New Accounting Standard

On May 12, 2011, the FASB issued ASU 2011-04 to converge U.S. GAAP and IFRS requirements for measuring amounts at fair value as well as disclosures about these measurements. The ASU is effective for the first reporting period (including interim periods) beginning after December 15, 2011. Effective February 1, 2012, the Company adopted this ASU which did not have a material impact on the Company’s consolidated financial statements.

On June 16, 2011, the FASB issued ASU 2011-05 to provide two options of how to present items of net income, items of other comprehensive income and total comprehensive income.
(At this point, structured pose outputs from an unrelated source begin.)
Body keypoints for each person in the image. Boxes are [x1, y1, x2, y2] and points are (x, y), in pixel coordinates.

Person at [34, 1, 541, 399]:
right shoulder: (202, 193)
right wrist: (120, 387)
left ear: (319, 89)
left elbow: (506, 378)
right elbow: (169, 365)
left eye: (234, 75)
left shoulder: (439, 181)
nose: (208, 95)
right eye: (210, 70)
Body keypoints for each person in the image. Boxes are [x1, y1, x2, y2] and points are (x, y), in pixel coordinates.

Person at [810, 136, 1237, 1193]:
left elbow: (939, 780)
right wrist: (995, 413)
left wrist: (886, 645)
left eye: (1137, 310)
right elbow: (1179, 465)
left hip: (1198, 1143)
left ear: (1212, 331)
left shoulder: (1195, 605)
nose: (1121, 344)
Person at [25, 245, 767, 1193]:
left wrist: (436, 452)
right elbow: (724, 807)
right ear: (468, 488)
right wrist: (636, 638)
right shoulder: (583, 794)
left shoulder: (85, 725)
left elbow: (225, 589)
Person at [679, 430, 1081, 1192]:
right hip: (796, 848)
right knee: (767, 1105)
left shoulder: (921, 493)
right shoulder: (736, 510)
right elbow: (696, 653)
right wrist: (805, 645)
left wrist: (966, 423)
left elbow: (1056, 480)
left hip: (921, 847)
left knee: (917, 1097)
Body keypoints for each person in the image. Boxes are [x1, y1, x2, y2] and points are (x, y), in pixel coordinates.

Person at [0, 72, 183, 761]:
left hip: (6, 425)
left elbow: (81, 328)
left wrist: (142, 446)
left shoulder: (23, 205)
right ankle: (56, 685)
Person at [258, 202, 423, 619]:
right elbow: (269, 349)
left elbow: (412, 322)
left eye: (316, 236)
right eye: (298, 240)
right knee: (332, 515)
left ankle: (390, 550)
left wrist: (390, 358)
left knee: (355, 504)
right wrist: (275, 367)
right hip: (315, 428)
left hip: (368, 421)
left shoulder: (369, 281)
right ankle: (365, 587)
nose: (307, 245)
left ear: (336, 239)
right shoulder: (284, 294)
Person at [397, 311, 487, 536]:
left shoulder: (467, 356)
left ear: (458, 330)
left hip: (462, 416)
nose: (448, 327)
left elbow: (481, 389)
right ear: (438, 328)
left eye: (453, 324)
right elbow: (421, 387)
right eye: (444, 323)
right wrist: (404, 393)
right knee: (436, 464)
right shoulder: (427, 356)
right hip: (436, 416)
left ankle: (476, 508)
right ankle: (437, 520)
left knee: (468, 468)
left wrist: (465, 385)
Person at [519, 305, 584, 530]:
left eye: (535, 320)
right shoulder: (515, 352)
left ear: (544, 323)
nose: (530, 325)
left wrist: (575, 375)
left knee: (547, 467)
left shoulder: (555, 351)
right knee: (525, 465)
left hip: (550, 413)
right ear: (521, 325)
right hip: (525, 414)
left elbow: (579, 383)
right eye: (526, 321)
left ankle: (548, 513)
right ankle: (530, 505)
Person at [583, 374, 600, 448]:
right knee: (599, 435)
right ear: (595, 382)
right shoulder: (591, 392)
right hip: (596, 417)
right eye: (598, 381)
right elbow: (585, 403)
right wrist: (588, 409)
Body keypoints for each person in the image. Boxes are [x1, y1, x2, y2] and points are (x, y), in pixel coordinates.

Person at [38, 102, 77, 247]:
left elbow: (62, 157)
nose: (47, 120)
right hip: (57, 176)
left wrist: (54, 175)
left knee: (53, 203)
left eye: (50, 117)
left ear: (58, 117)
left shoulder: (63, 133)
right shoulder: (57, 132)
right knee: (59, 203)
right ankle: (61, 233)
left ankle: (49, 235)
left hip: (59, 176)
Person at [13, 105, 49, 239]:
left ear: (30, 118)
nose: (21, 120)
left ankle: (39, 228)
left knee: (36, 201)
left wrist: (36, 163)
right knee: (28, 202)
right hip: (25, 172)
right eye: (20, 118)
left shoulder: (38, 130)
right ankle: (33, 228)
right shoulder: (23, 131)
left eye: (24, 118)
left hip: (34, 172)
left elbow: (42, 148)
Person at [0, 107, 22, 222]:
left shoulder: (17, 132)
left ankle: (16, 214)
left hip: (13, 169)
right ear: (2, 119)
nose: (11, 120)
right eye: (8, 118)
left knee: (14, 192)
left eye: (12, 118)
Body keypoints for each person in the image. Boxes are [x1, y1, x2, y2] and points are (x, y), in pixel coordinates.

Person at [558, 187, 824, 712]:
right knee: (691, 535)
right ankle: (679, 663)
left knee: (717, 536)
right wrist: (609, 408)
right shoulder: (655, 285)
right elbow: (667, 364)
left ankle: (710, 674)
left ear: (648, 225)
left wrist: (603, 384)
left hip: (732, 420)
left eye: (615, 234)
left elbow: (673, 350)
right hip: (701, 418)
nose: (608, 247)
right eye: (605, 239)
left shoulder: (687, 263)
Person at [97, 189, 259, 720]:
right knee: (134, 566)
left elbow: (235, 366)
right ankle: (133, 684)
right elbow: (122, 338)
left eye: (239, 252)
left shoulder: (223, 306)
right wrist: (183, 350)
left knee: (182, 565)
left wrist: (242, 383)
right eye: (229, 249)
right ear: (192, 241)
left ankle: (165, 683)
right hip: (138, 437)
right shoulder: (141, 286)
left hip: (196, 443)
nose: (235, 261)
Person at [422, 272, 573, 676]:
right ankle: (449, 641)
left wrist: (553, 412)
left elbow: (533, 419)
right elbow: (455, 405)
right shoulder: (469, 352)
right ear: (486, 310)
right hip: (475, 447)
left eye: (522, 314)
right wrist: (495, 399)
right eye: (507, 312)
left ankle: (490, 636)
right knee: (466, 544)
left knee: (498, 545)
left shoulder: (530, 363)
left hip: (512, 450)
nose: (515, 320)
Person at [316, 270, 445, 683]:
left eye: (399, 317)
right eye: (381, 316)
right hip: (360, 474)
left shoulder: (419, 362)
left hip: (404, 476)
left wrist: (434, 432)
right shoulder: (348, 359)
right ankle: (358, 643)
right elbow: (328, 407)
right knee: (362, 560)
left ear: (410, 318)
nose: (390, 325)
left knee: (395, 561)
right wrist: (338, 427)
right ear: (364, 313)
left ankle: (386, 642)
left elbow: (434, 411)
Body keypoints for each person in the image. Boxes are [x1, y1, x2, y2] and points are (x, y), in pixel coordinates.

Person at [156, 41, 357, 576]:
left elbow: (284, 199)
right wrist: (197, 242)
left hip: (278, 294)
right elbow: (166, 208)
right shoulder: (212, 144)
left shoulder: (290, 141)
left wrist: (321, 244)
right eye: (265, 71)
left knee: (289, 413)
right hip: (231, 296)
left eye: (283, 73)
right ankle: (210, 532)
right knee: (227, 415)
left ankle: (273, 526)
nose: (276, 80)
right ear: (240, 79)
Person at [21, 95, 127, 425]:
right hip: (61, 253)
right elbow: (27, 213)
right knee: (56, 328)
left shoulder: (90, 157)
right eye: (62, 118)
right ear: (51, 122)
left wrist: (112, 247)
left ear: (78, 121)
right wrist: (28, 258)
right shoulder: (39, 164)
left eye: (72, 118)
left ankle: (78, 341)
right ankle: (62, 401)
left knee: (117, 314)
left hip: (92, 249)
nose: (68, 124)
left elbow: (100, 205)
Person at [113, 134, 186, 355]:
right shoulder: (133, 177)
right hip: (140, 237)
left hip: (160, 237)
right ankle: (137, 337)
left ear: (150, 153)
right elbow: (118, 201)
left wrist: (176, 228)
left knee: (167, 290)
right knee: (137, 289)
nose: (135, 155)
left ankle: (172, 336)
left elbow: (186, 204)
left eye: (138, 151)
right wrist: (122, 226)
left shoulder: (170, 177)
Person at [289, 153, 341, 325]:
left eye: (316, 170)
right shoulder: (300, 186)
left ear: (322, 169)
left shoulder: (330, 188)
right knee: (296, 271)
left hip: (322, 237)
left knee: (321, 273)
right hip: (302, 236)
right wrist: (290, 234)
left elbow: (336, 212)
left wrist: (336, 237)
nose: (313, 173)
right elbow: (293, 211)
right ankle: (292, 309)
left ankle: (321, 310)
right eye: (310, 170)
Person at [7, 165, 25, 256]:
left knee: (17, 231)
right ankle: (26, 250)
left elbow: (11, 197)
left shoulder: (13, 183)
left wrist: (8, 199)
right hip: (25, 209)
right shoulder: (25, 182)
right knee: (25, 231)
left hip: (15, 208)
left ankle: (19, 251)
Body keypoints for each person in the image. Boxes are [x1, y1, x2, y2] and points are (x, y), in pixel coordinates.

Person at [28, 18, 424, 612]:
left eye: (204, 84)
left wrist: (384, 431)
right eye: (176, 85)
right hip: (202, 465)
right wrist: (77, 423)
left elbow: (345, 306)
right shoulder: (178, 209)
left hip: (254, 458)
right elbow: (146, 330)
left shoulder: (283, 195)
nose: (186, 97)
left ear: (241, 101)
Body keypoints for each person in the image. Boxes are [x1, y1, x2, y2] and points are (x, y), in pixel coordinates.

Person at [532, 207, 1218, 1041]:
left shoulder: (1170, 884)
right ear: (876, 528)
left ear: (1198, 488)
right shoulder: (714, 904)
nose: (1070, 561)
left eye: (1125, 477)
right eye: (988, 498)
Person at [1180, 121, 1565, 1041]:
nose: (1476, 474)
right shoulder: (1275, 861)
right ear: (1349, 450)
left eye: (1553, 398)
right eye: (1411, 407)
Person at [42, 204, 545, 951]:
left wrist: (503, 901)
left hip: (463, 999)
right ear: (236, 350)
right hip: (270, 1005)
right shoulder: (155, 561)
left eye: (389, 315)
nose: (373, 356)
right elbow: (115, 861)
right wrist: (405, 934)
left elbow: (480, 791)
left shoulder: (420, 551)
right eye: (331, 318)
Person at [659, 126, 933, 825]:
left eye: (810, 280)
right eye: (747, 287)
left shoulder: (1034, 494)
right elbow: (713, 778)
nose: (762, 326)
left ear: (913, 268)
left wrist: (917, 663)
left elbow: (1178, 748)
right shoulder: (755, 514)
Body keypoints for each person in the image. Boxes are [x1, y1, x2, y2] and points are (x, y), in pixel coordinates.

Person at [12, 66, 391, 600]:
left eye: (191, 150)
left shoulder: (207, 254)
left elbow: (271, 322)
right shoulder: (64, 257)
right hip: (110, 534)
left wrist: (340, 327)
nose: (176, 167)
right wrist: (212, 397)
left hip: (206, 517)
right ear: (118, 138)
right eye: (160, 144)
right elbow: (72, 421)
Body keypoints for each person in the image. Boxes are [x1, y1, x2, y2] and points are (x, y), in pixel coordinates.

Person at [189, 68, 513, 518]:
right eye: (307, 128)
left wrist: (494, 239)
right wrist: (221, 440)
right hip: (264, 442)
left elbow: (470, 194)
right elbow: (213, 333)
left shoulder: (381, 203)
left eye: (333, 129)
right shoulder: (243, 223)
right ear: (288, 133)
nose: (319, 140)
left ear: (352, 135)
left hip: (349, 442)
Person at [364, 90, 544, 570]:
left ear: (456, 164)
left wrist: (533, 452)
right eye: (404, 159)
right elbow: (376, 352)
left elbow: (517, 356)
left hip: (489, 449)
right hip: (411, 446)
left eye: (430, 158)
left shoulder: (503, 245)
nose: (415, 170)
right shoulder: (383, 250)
Companies can create one continuous statement of comprehensive income or two separate consecutive statements. Companies will no longer be allowed to present other comprehensive income in the statement of stockholders’ equity. The ASU is effective for fiscal years, and interim periods within those years after December 15, 2011. On December 23, 2011, FASB issued ASU 2011-12 to defer the ASU 2011-05 requirement with the same effective date as ASU 2011-12. The Company adopted this guidance effective February 1, 2012.